TEMPO.CO, Jakarta - Ulama dan cendekiawan Muslim Indonesia Ahmad Syafii Maarif atau akrab dipanggil Buya Syafii wafat pada hari ini, Jumat, 27 Mei 2022, di RS PKU Muhammadiyah Gamping, Yogyakarta. Kepergian mantan Ketua Umum Pimpinan Pusat Muhammadiyah ini membuat orang-orang mengenang pemikirannya tentang agama dan negara.
Dikutip dari artikel berjudul Pemikiran Politik Negara dan Agama Ahmad Syafii Maarif yang terbit di Jurnal Politik Muda pada 2012, Buya Syafii memandang pola hubungan negara dan agama bukan hanya pola hubungan dikotomis yang saling meniadakan.
Islam bukan semata-mata ritual peribadatan hamba kepada Tuhannya, melainkan Islam juga mengatur kaidah-kaidah dan batas-batas dalam muamalah dan bersosial dalam masyarakat. Karena itu, harus ada negara atau kekuasaan politik yang melindungi dan menjaga aturan-aturan itu.
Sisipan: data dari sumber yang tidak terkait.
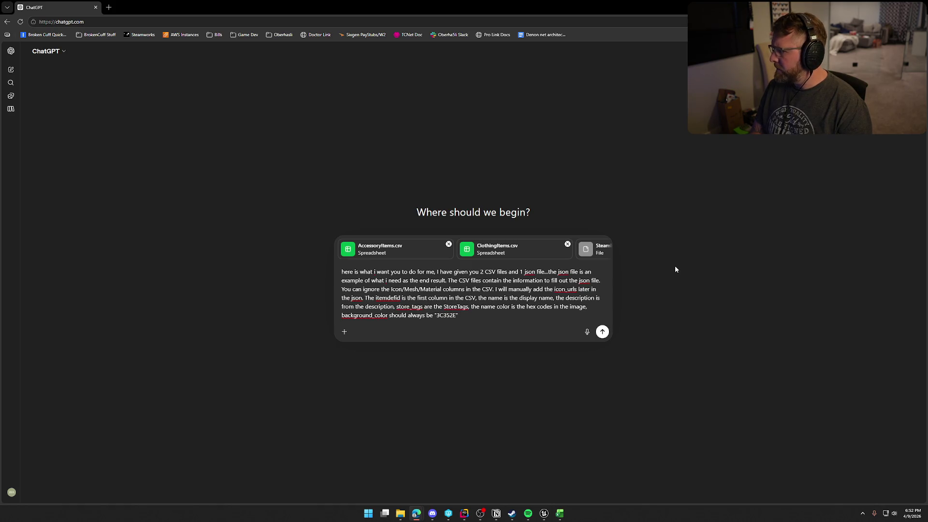
- Add that tradable and marketable are always true and promo is manual, then send the prompt
{"action": "type", "text": ", trad"}
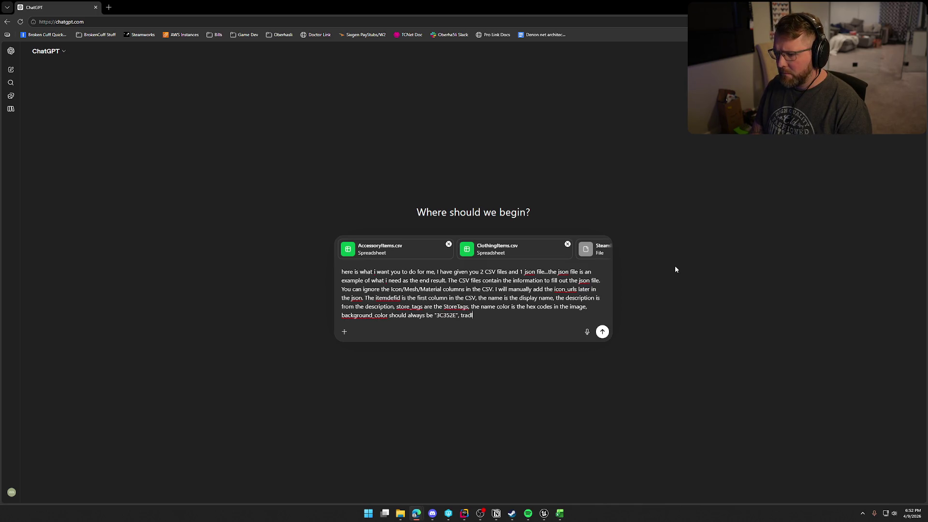
{"action": "type", "text": "able"}
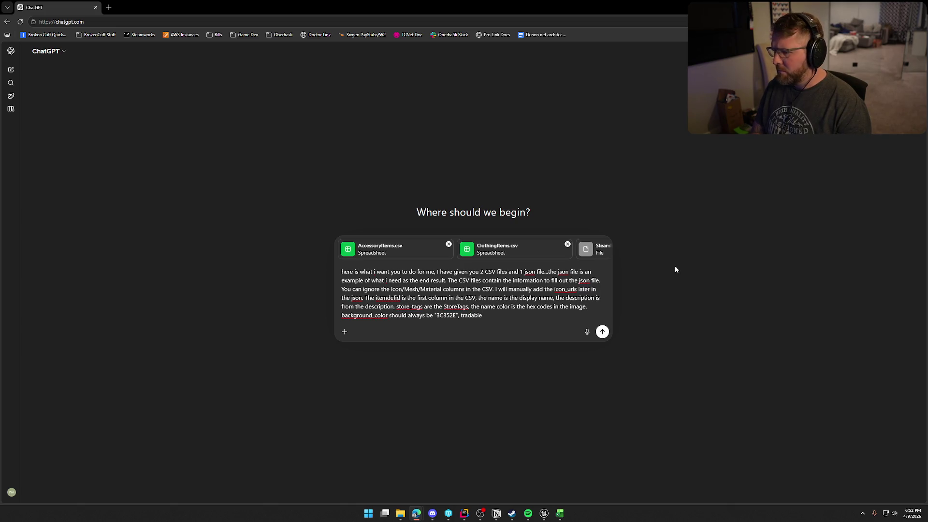
{"action": "type", "text": " should always "}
Wawasan kekuasaan dalam Islam haruslah disinari dengan wawasan moral. Sejarah telah menunjukkan, kekuasaan Islam dalam berbagai zaman di berbagai negara seringkali mengkhianati cita-cita politik Islam itu sendiri.
Menurut pemahaman Buya Syafii, Islam bukan hanya cita-cita moral dan nasehat-nasehat agama yang bisa lepas begitu saja. Tetapi, Islam memerlukan sarana untuk mewujudkan cita-cita moralnya yang meliputi seluruh dimensi kehidupan manusia.
Al-Qur’an telah menjelaskan seluruh dimensi kehidupan manusia. Karena itu, jika ada pemikir Muslim berpendapat sekuler atau Islam dan negara harus dipisahkan, menurut Buya Syafii, pendapat itu tidak memiliki landasan teoritis yang kuat.
Dalam pandangan Buya Syafii, tidak ada pemisahan antara negara dan agama berdasarkan Al-Qur’an. Q.S Al-An’am ayat 162 menegaskan “Katakanlah, sesungguhnya shalatku, ibadahku, hidup matiku, adalah untuk Allah, pemelihara alam semesta.”
Ayat ini menjelaskan, salat di masjid, jualan di pasar, atau pidato dalam parlemen tidak bisa ditempatkan dalam kategori dikotomis antara ibadah dan kerja sekuler. Salat di masjid adalah ibadah, sedangkan pidato dalam parlemen merupakan kerja sekuler yang harus berada di bawah wawasan moral dan etika Al-Qur’an.
Al-Qur’an juga banyak membicarakan tentang negara. Tetapi, Buya Syafii menolak pendapat Islam adalah negara (daulah) dan agama (din). Menurut dia, negara adalah sesuatu yang mutable (berubah) sesuai dengan tuntutan ruang dan waktu, sedangkan agama merupakan sesuatu yang immutable (tetap) tidak lekang oleh ruang dan waktu.
Karena itu, Buya Syafii menolak gagasan tentang negara Islam. Menurut dia, gagasan negara Islam tidak memiliki basis religio-intelektual yang kukuh. Hasil karya Nabi Muhammad SAW, Piagam Madinah, tidak menyingung masalah negara Islam sama sekali. Tidak heran Buya Syafii menganggap fenomena Negara Islam merupakan fenomena abad 20.
Posisi nabi Muhammad dalam Al-Qur’an adalah seorang rasul, meskipun tidak bisa dipungkiri ia pernah menjabat sebagai pemimpin negara sekaligus pemimpin agama. Kedudukan ini termaktub dalam Q.S Ali-Imron ayat 144 “Muhammad hanyalah seorang Rasul”.
Ayat inilah yang digunakan Buya Syafii untuk menolak statement Islam adalah agama dan negara. Menurut dia, statement ini akan mengaburkan hakikat yang sebenarnya dari posisi kenabian Muhammad SAW.
Selain itu, Nabi Muhammad SAW tidak pernah mendeklarasikan dirinya sebagai penguasa dan tidak pernah mendeklarasikan sistem dan bentuk pemerintahan baku dalam Islam. Ini menunjukkan Nabi Muhammad SAW adalah pemimpin yang visioner dan paham masyarakat muslim adalah masyarakat yang dinamis dan pluralis.
Karena itu, sekalipun Buya Syafii menyerukan pentingnya negara dalam Islam, tetapi dia menolak pandangan yang mengatakan Islam adalah daulah dan din.